表示の時に、成分ごとに分けられるように、プロシージャを定義。
// Fitting function Function testfit(pw, x) wave pw Variable x Variable bg, g1, g2, g3 bg = background(x, pw[0], pw[1], pw[2]) g1 = gaussian(x, pw[3], pw[4], pw[5]) // intensity, position, width g2 = gaussian(x, pw[6], pw[7], pw[8]) g3 = gaussian(x, pw[9], pw[10], pw[11]) return bg + g1 + g2 + g3 End // Gaussian Function/D gaussian(x, a, w, s) Variable/D x, a, w, s return a*exp(-(x - w)^2/(2*s^2)) End // background Function/D background(x, a, b, c) Variable x, a, b, c return a*(x-b)^2 + c End
バックグラウンドとガウス3つ合わせて合計12個のパラメータが必要なので、pwという名前で要素数12のwave(Igorの1次元データの呼び名)を作る。

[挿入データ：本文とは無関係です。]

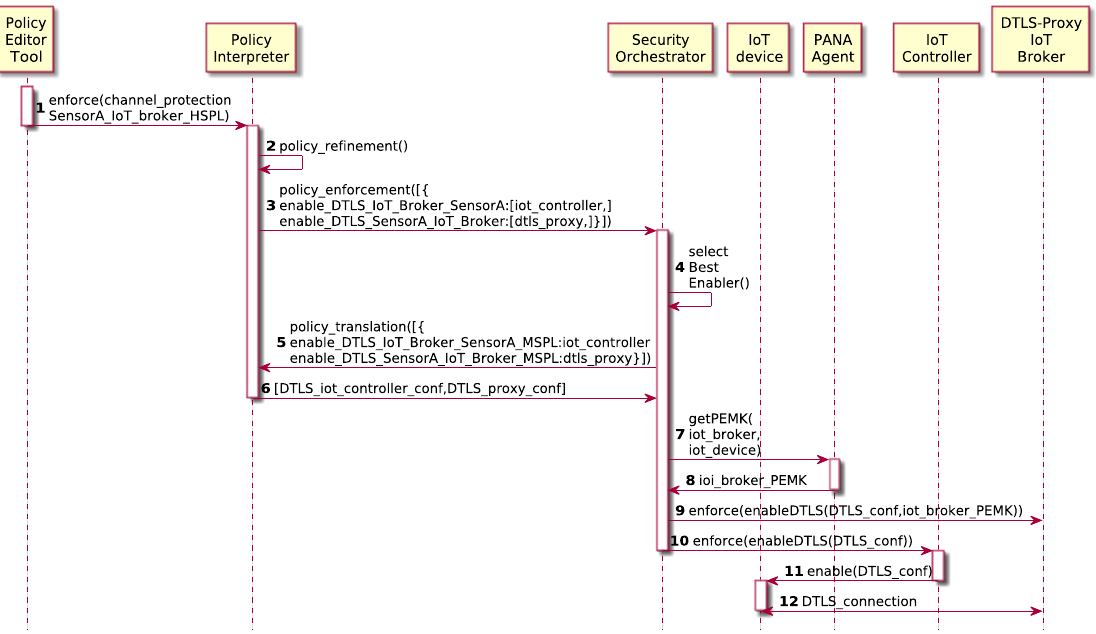
Figure 6. Softwarized and centralized Channel Protection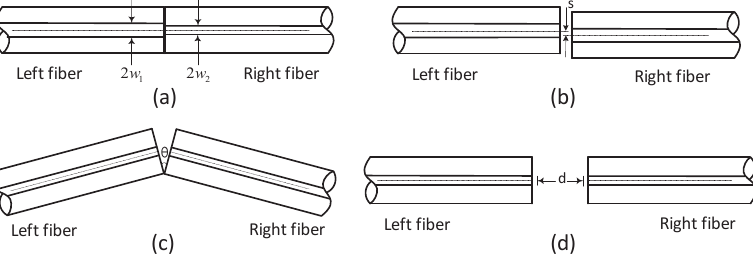
Figure 3. The main factors of fusion-splicing loss, ( a ): MFD mismatch, the mode field diameters of the left and right fibers are 2 w 1 and 2 w 2 ( µ m) respectively; ( b ): lateral offset, the two optical fiber end faces are laterally offset by s ( µ m); ( c ): angle tilt, the end faces of the two fibers are tilted by θ degrees; ( d ): end face gap, the end faces of the two optical fibers are d ( µ m)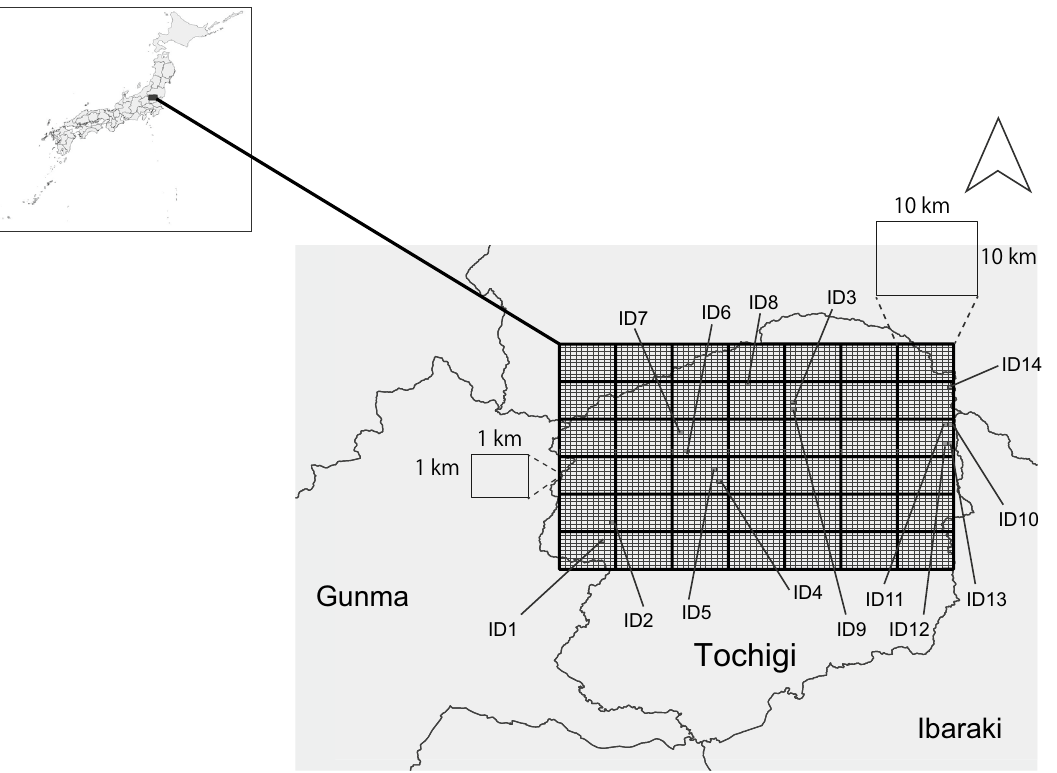
Figure 2. Study area, analytical units, and locations of the camera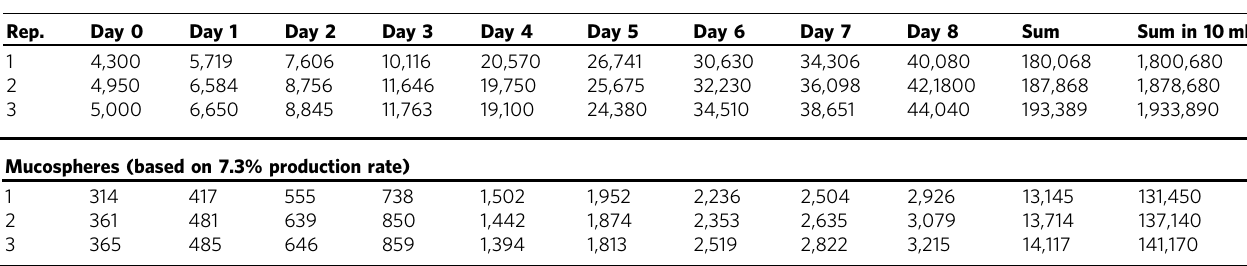
Table 3 Prorocentrum cf. balticum cell abundance from measured and calculated growth rate values over the growth period and the number of mucospheres estimated to have been in each mucus fraction for which carbon was quanti fi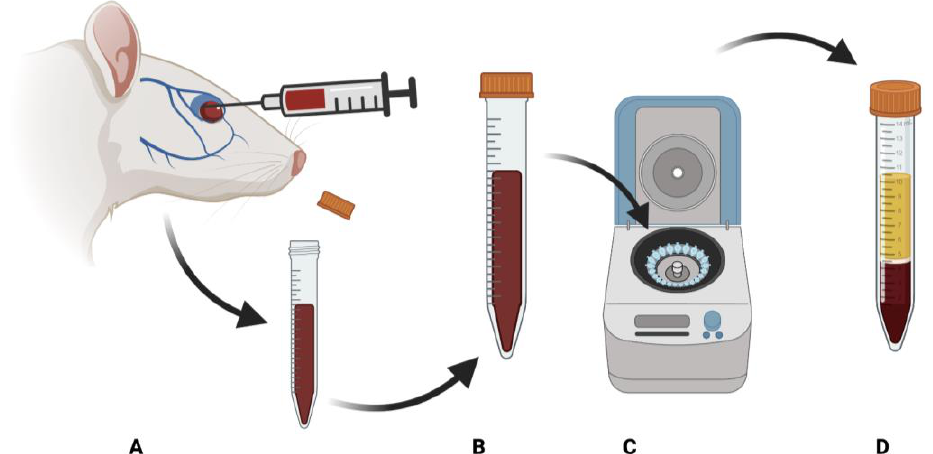
Figure 2. ( A ) Orbital sinus puncture in the rat’s orbital area using a syringe with a needle ranging between 21–23G; ( B ) Blood placed in a tube/falcon (without additives); ( C ) The tube is then quickly placed in the centrifuge, following protocols for PRF production, rpm, time, and RCF; ( D ) PRF is produced after following the previous steps.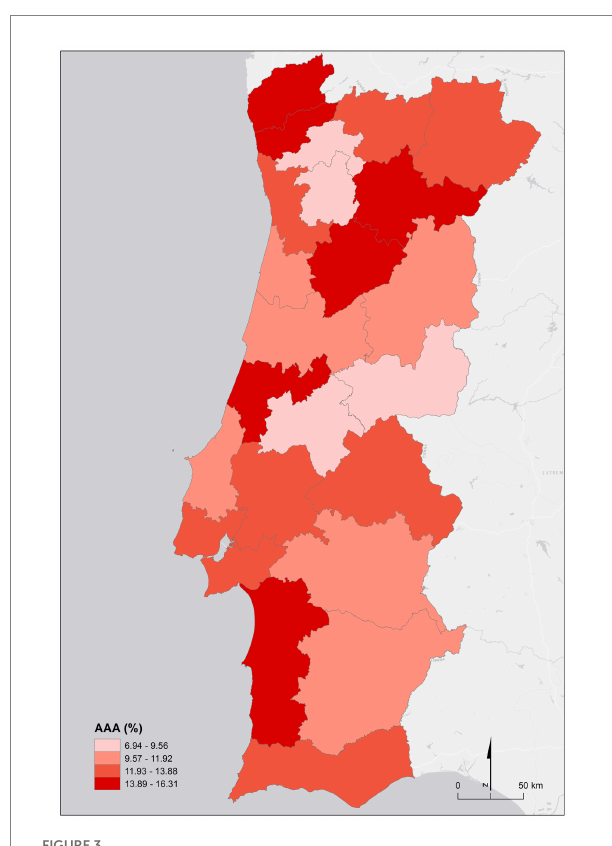
FIGURE 3 Active aging awareness acores by NUTS III (standard deviation).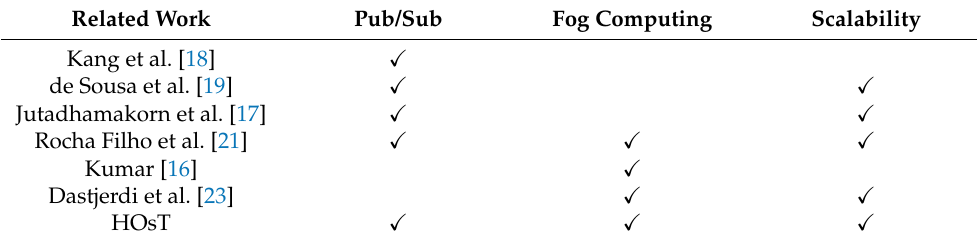
Table 1. Comparison of this work with the related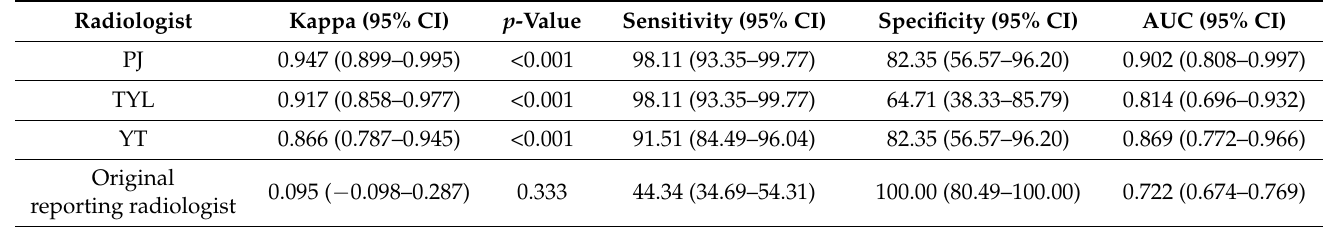
Table 9. Radiologist sensitivity, specificity, and AUCs for two-grade (normal versus low/high-grade) MESCC per CT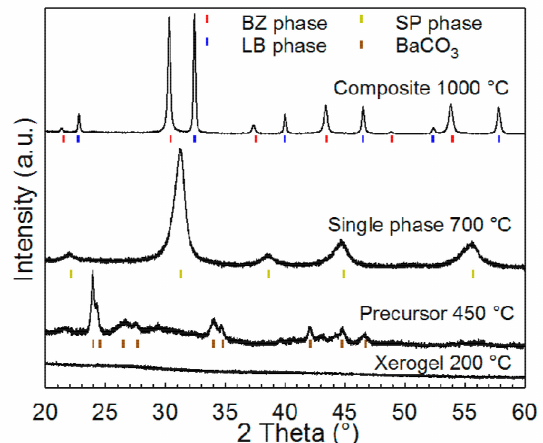
Figure 1. Tracking of the synthesis of 3M10Y by X-ray diffraction at room temperature after each synthesis step. This synthesis is representative for all the compositions of the 3 M family. The exsolution of the single phase into the composite was done at 1000 ◦ C. BZ, LB, and SP stand for barium zirconate-based phase BaZr 1 − z Y z O 3 − δ , lanthanum metal oxide-based phase La 0.5 Ba 0.5 Co 1/3 Mn 1/3 Fe 1/3 O 3 − δ , and single phase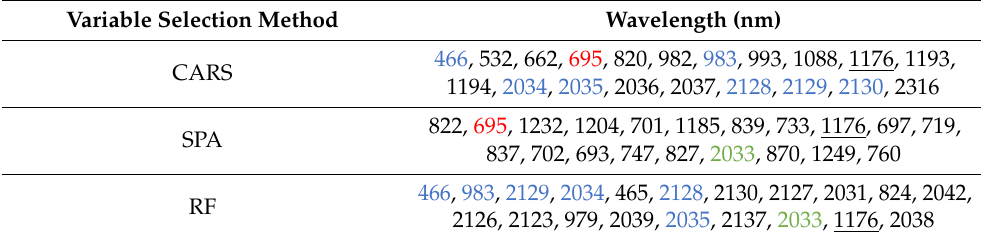
Underlined values indicate commonly shared wavelengths for all variable selection methods; red values indicate shared wavelengths for CARS and SPA; blue values indicate shared wavelengths for CARS and RF; green values indicate shared wavelengths for SPA and RF.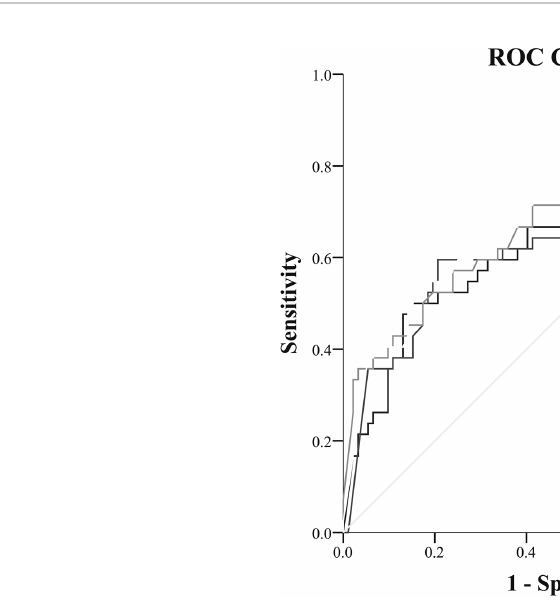
FIGURE 1 | Receiver-operating characteristic (ROC) analysis of SSR to predict DCAN in patients with T2DM [(upper limb amplitude: AUC = 0.70; 95% CI: 0.59 – 0.80; sensitivity, 61.9%; speci fi city, 66.3%, cut-point 1.40 mV, P < 0.001) (lower limb amplitude: AUC = 0.70; 95% CI: 0.60 – 0.80; sensitivity, 66.7%; speci fi city, 68.5%, cut-point 0.85 mV, P < 0.001) (upper limb latency: AUC = 0.67; 95% CI: 0.57 – 0.77; sensitivity, 61.9%; speci fi city, 62%, cut-point 1.40 s, P < 0.05) [lower limb latency: AUC = 0.66; 95% CI: 0.55 – 0.77; sensitivity, 69.0%; speci fi city, 52.2%, cut-point 1.81 s, P <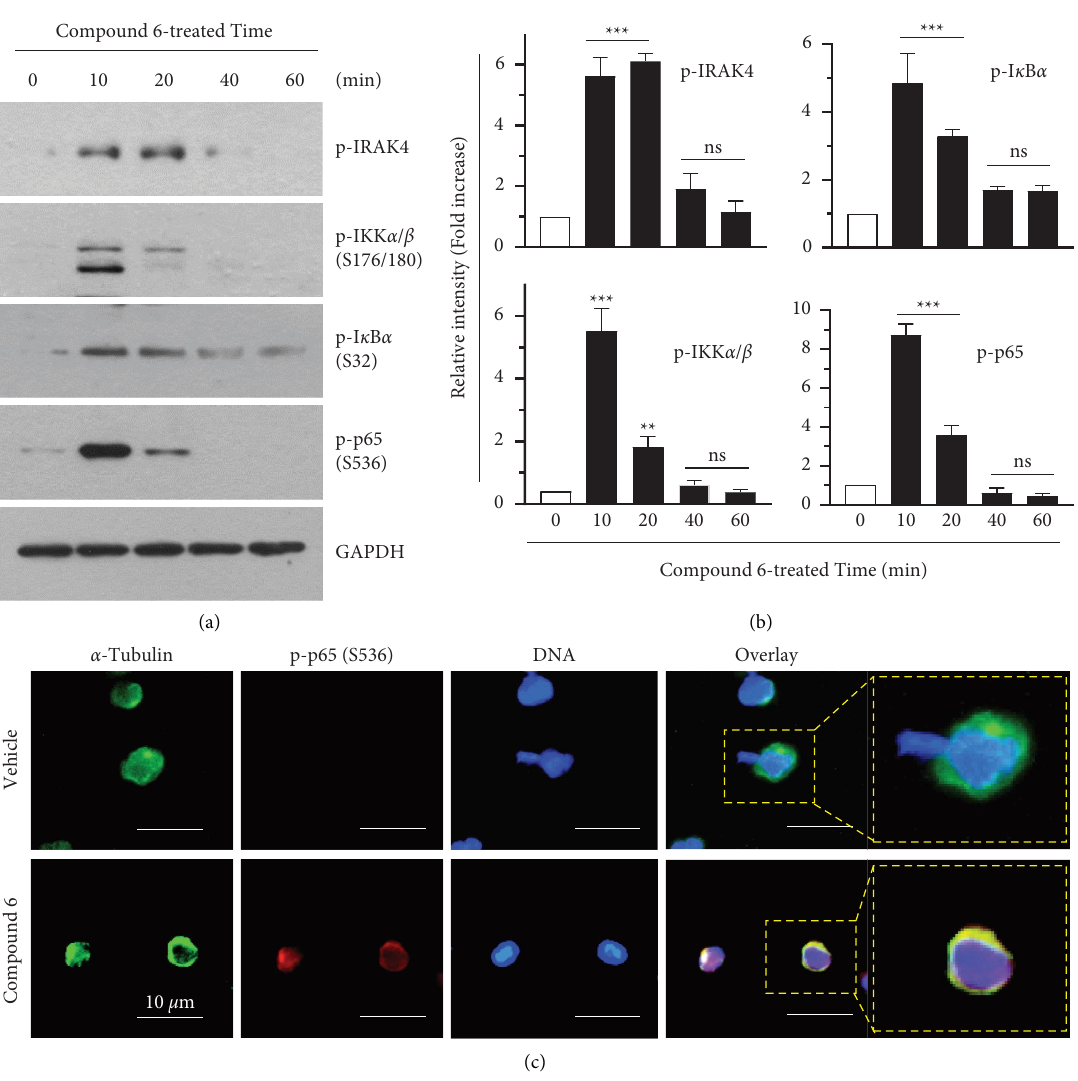
Figure 4: TLR7 agonist activity of compound 6 . (a) Images of SEAP assay plates. THP1 cells were treated with 40 μ M compound 6 for diferent durations. Whole-cell lysates were immunoblotted with antibodies against phospho-IRAK4 (Tr345/Ser346), − IKK α /B (Ser176/ 180), − I κ B α (Ser32), and -p65/RelA NF- κ B (Ser536). GAPDH level was used as an internal control. (b) Protein band intensities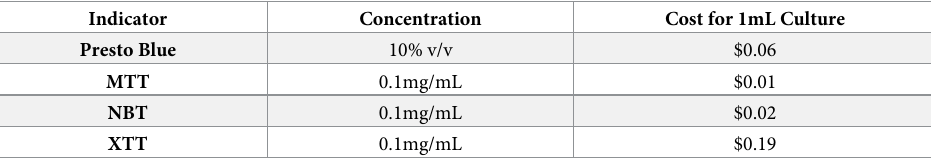
Table 1. Dye cost comparison. Indicator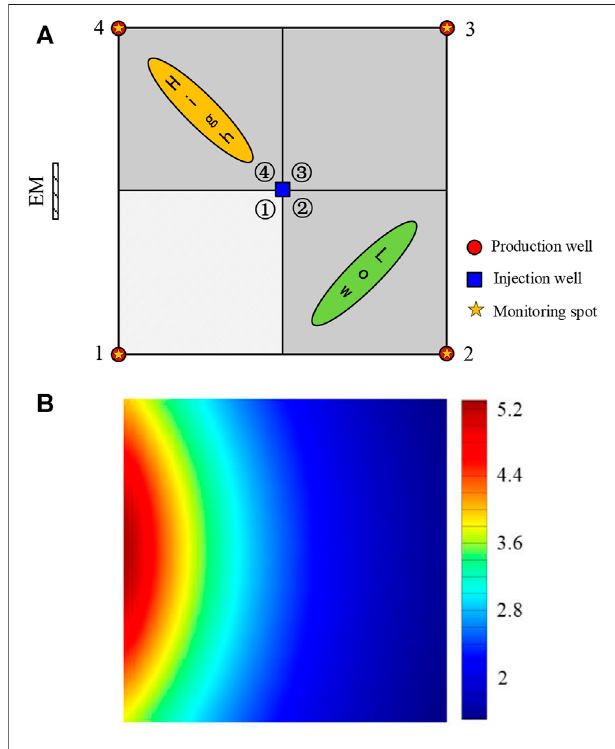
FIGURE 6 | A fi ve-spot heterogeneous reservoir model. (A) Model geometry; (B) Distribution of background magnetic fl ux density norm log 10 |B| in units of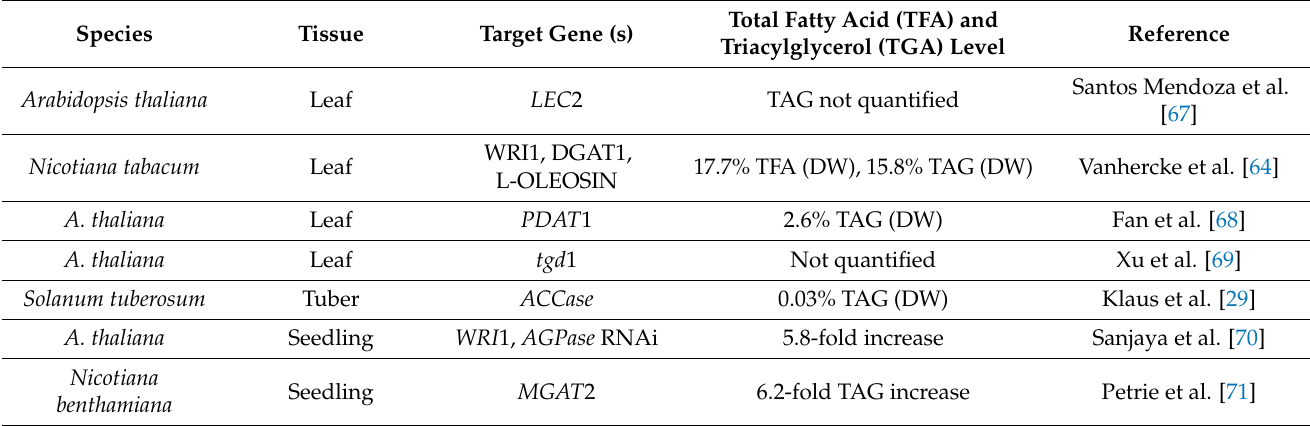
Table 1. Details of targeted genes responsible for the increase in the lipid content in the plant’s vegetative tissues.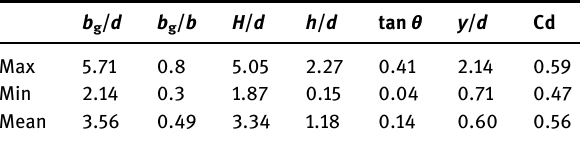
Table 1: The adequate dataset for the coe ffi cient of discharge for trapezoidal weir and rectangular gate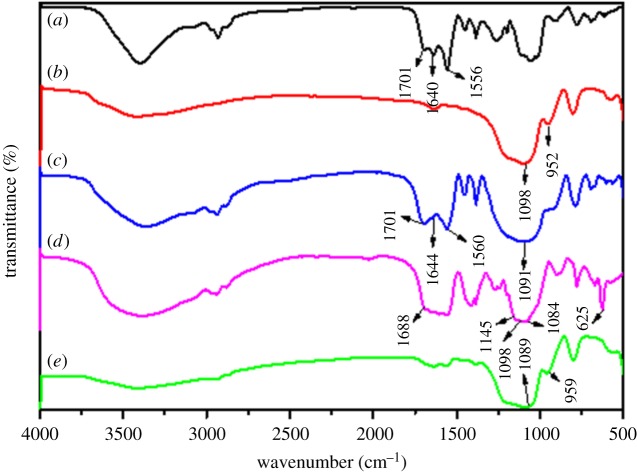
FT-IR spectra of ANA-Si (a), SiO2 (b), SiO2@ANA-Si (c), SiO2@ANA-Si-Tb (d) and SiO2@ANA-Si-Tb@SiO2 (e).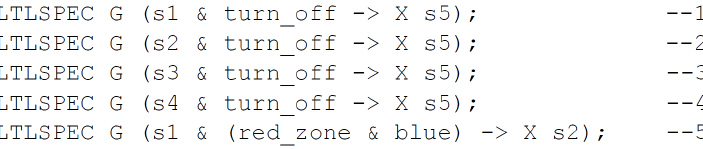
Figure 8. Sample requirements for formal verification of the case study.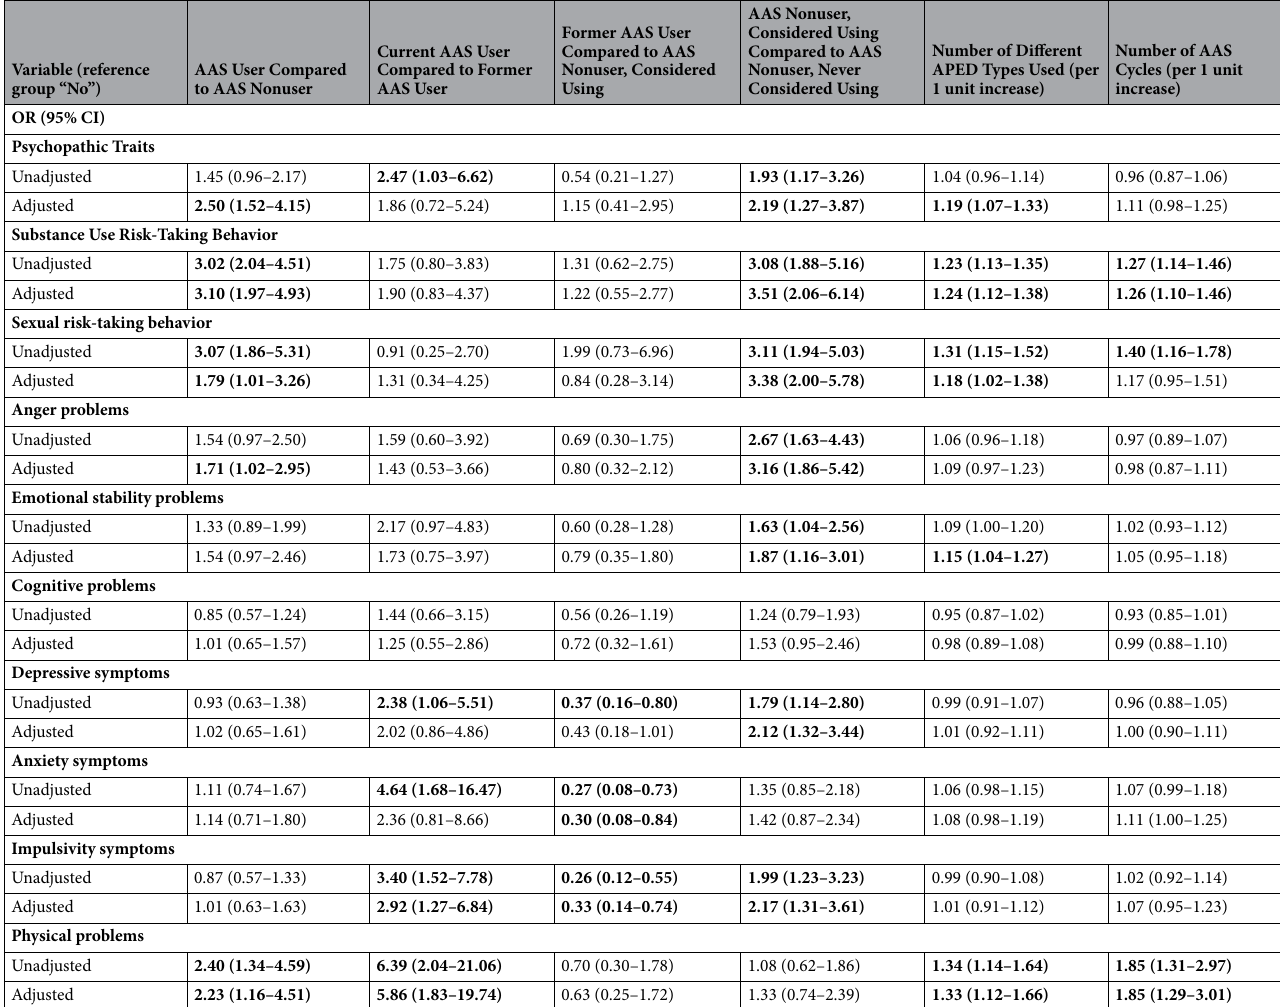
Table 4. Associations of AAS Use, APED Variety, and Number of Cycles with Traits of Interest. Results with CI excluding OR = 1 (no difference) are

パラメータを変えたら、フィッティングの各成分も再計算されて表示されるように、依存関係を以下のように定義。
totalにフィッティング結果が、bgがバックグラウンド、g1〜g3がガウス関数。これらもデータのグラフに重ねて表示。
Make/N=203/D total,bg,g1,g2,g3 Make/N=12/D pw total := testfit(pw, ch1) bg := background(ch1, pw[0], pw[1], pw[2]) g1 := gaussian(ch1, pw[3], pw[4], pw[5]) g2 := gaussian(ch1, pw[6], pw[7], pw[8]) g3 := gaussian(ch1, pw[9], pw[10], pw[11])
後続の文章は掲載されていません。